Which is best Biologic Therapy  in  Moderate to Severe Crohn’s Disease?

Infliximab and adalimumab appear to be most effective as first-line agents for patients with moderate-to-severe Crohn’s disease (CD), according to a new systematic review of biologic therapies published in the journal Alimentary Pharmacology and Therapeutics.

Infliximab neutralizes the biological activity of TNF-α and reduces the inflammation caused by it. Adalimumab binds to TNF-alpha and blocks its interaction with the p55 and p75 cell surface TNF receptors.

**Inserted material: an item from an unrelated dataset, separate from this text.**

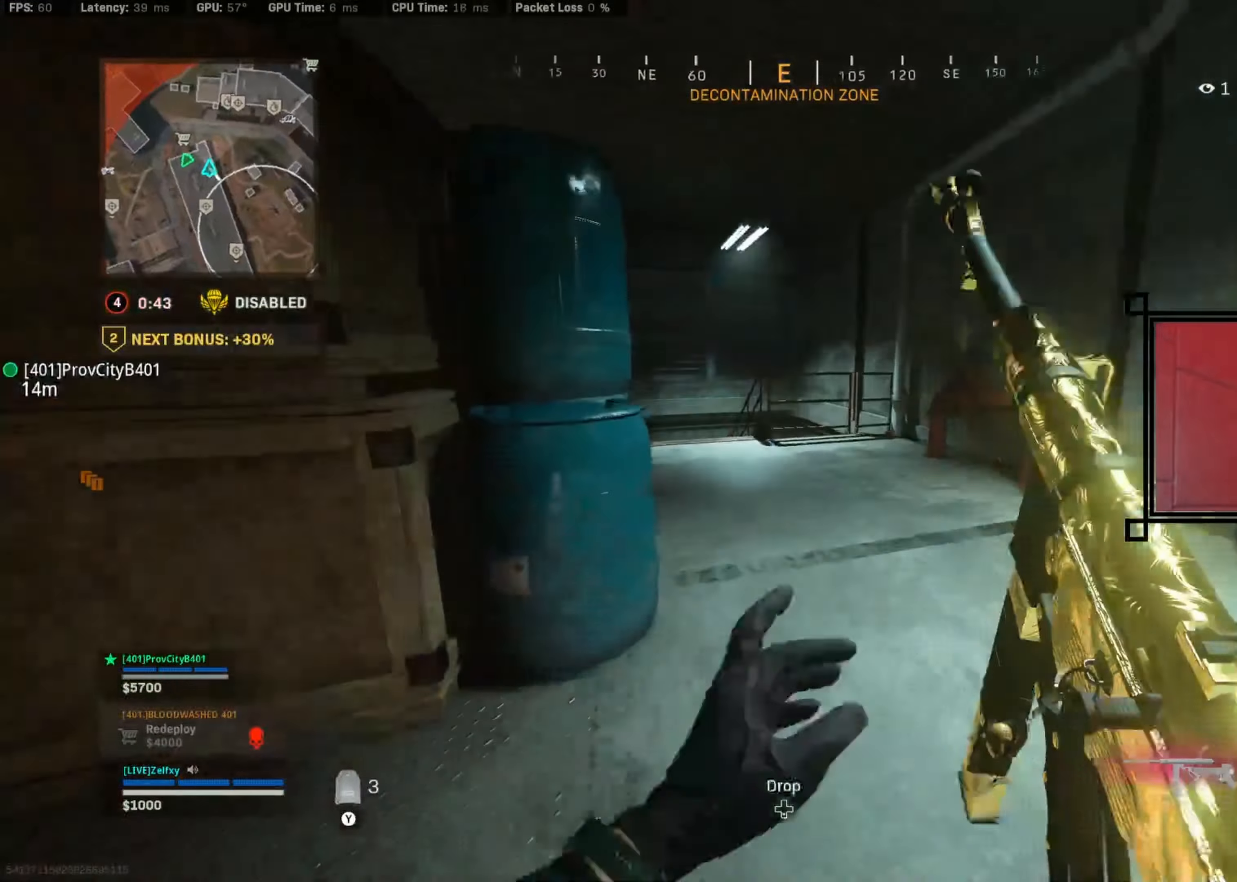
{"buttons": [], "left_stick": "down-left", "right_stick": "center", "events": [[33, "R3", "down"], [100, "left_stick", "up-right"], [167, "R3", "up"], [233, "R3", "down"], [233, "right_stick", "down-left"], [267, "left_stick", "down-right"], [333, "A", "down"], [333, "R3", "up"], [333, "left_stick", "down"], [433, "right_stick", "center"], [467, "A", "up"], [467, "left_stick", "down-left"]]}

S.Singh conducted a study to assess comparative efficacy and safety of first‐line (biologic‐naïve) and second‐line (prior exposure to anti-tumor necrosis factor [TNF]‐α) agents) biologic therapy for moderate‐severe CD, through a systematic review and network meta‐analysis, and appraised quality of evidence (QoE) using the Grading of Recommendations Assessment, Development and Evaluation (GRADE) approach.

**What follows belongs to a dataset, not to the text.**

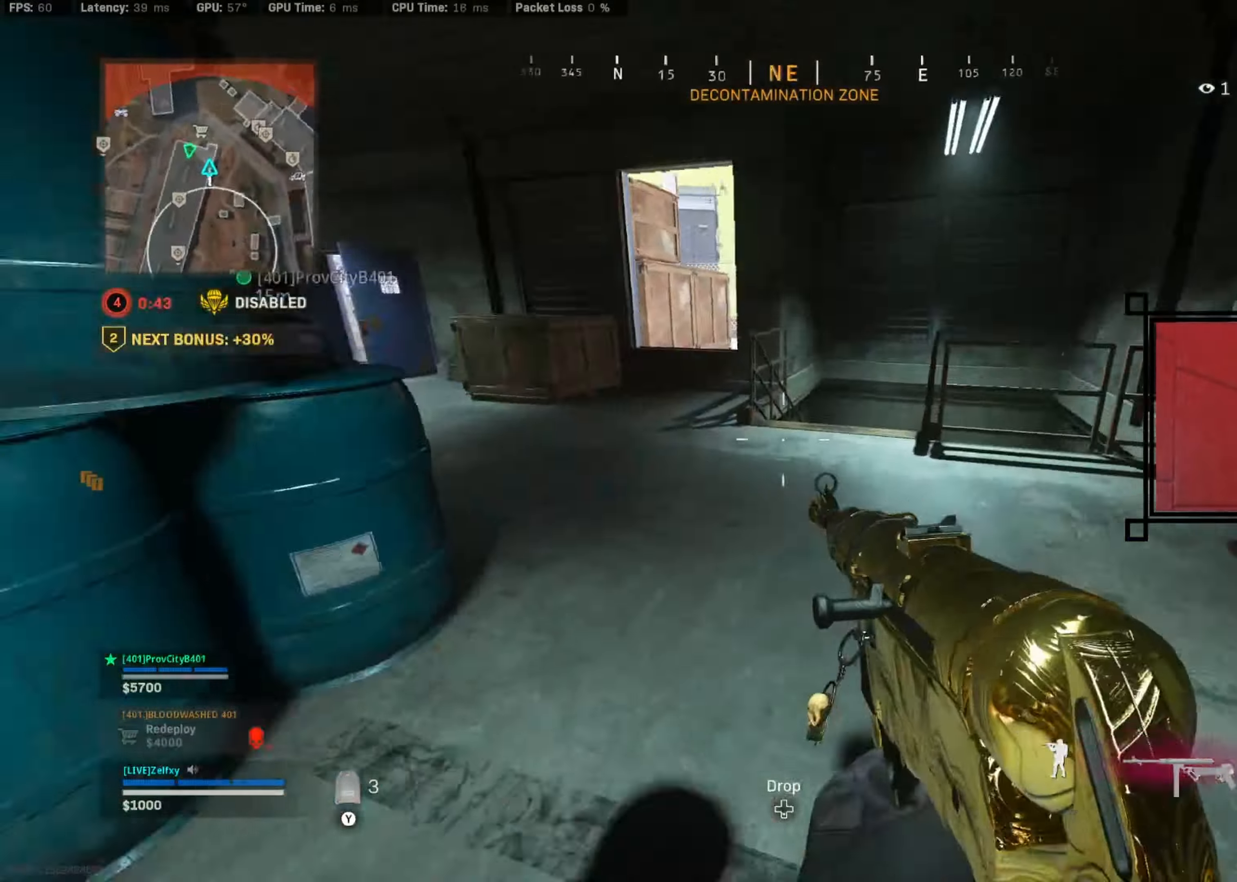
{"buttons": [], "left_stick": "up", "right_stick": "center", "events": [[33, "right_stick", "up-left"], [100, "right_stick", "left"], [200, "left_stick", "up-left"], [300, "left_stick", "up"], [333, "Y", "down"], [333, "right_stick", "center"], [433, "Y", "up"]]}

Researchers identified randomized controlled trials (RCTs) in adults with moderate‐severe CD treated with approved anti‐TNF agents, anti‐integrin agents, and anti‐IL12/23 agents, first‐line or second‐line, and compared with placebo or another active agent. Efficacy and safety outcomes included induction and maintenance of clinical remission, and serious adverse events/infections, respectively. The treatments were ranked using surface under the cumulative ranking (SUCRA) probabilities, with higher scores representing higher ranking for efficacy and safety outcomes.

Key findings of the study:

  • In biologic‐naive patients, infliximab (SUCRA,0.93) and adalimumab (SUCRA,0.75) were ranked highest for induction of clinical remission (moderate QoE).
  • In patients with prior anti‐TNF exposure, adalimumab (SUCRA, 0.91; low QoE, in patients with prior response or intolerance to anti‐TNF agents) and ustekinumab (SUCRA, 0.71) were ranked highest for induction of clinical remission.
  • In patients with response to induction therapy, adalimumab (SUCRA, 0.97) and infliximab (SUCRA, 0.68) were ranked highest for maintenance of remission. Ustekinumab had the lowest risk of serious adverse events (SUCRA, 0.72) and infection (SUCRA, 0.71; along with infliximab, SUCRA, 0.83) in maintenance trials.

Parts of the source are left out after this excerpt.